▶ [What is asked] Copy out every one of the lines below word for word, leaving nothing out and changing nothing.

▶ [Data lines]
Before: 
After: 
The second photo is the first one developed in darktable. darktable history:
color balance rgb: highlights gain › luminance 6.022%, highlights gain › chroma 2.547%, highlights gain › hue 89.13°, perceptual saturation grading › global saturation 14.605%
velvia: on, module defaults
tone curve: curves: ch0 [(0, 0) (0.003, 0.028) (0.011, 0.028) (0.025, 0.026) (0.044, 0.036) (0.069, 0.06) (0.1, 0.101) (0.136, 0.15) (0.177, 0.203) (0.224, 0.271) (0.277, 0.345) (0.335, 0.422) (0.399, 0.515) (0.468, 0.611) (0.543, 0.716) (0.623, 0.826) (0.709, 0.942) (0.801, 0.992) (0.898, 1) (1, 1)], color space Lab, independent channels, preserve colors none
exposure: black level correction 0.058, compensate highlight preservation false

▶ [Final result]
Before: 
After: 
The second photo is the first one developed in darktable. darktable history:
color balance rgb: highlights gain › luminance 6.022%, highlights gain › chroma 2.547%, highlights gain › hue 89.13°, perceptual saturation grading › global saturation 14.605%
velvia: on, module defaults
tone curve: curves: ch0 [(0, 0) (0.003, 0.028) (0.011, 0.028) (0.025, 0.026) (0.044, 0.036) (0.069, 0.06) (0.1, 0.101) (0.136, 0.15) (0.177, 0.203) (0.224, 0.271) (0.277, 0.345) (0.335, 0.422) (0.399, 0.515) (0.468, 0.611) (0.543, 0.716) (0.623, 0.826) (0.709, 0.942) (0.801, 0.992) (0.898, 1) (1, 1)], color space Lab, independent channels, preserve colors none
exposure: black level correction 0.058, compensate highlight preservation false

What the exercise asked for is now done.